• Question: why is there are reason for everything

    Asked by jimbob to Áine, Ciarán, Eoin, Lydia, Victoria on 17 Nov 2014.
    • Photo: Lydia Bach

      Lydia Bach answered on 17 Nov 2014:


      Hey Jimbob,

      there isn’t always a reason for everything. In science many things can be subject to randomness or chance!
      For example, genetic mutations which have greatly contributed to the evolution of species can be entirely random and without any reason behind them!

    • Photo: Ciarán O'Brien

      Ciarán O'Brien answered on 18 Nov 2014:


      It depends on how closely you’re looking at the universe too. If you smack a snooker ball off another one, you can predict what angles they’ll hit and what direction they’ll both move afterwards, because they obey certain rules of trigonometry and such. It’s not actually completely certain (you might never predict the angles exactly), but it’s close enough that in every day life the tiny errors don’t really matter.

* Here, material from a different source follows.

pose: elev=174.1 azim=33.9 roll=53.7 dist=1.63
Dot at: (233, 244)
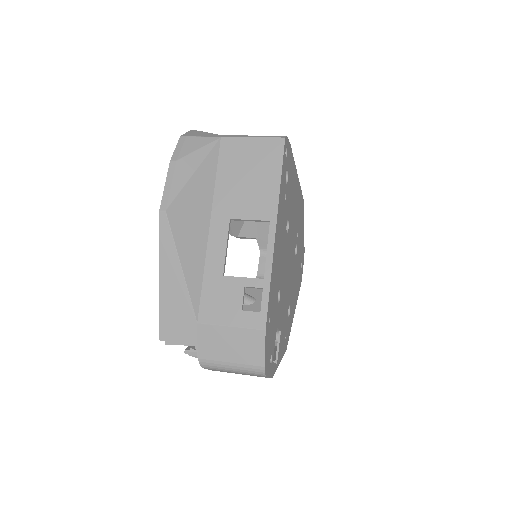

      But the smaller you get the less certain things become. Electrons, the tiny particles that orbit protons/neutrons which all together make an atom, are very strange and not at all certain. They’re not even moving particles some of the time, they’re a combination of moving particle and waveform, and while they still obey certain rules, those rules are all based on chance, and you can never be certain of the answer. If you get smaller, the answers become less certain and more fuzzy. Quantum physics involves a lot of not being certain at all!